Search code examples
javaandroidspeech-recognitionvoice-recognitionspeech-to-text

Spell letter by letter


I'm building an Android app that will get user input by using voice to Text.

The user is going to enter codes just like 'AA001', 'BC022', 'AD011' and so on. I am already able to open the voice Recognition Activity and get user input from it (snippet below, from here), but it returns words.

I need a way to set it up in order to get just the letters and numbers the user had really entered.

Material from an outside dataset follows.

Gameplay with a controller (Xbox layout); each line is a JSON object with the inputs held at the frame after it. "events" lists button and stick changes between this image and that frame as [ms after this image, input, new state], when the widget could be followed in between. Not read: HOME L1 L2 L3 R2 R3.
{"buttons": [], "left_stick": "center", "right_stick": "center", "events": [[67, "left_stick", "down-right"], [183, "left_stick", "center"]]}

private void promptSpeechInput() {
    Intent intent = new Intent(RecognizerIntent.ACTION_RECOGNIZE_SPEECH);
    intent.putExtra(RecognizerIntent.EXTRA_LANGUAGE_MODEL,
            RecognizerIntent.LANGUAGE_MODEL_FREE_FORM);
    intent.putExtra(RecognizerIntent.EXTRA_LANGUAGE, Locale.getDefault());
    intent.putExtra(RecognizerIntent.EXTRA_PROMPT,
            getString(R.string.speech_prompt));
    try {
        startActivityForResult(intent, REQ_CODE_SPEECH_INPUT);
    } catch (ActivityNotFoundException a) {
        Toast.makeText(getApplicationContext(),
                getString(R.string.speech_not_supported),
                Toast.LENGTH_SHORT).show();
    }
}

Solution

  • You can not do it with Google engine. You can do it with other engines like CMUSphinx. There you can specify a grammar to recognize only letters and digits, the grammar should look like this:

    #JSGF V1.0;
    grammar alphadigits;
    public <letters> = (one | two | three | four | ... | a. | b. | c. | d. ... | z.)*;
    

    Such grammar will return you only digits with higher accuracy than Google native API.

    For better recognition accuracy it is also recommended to add letter combinations into the grammar instead of letter. For example if you want "aa", then add "aa" to the grammar. Letters are too short to be recognized reliably.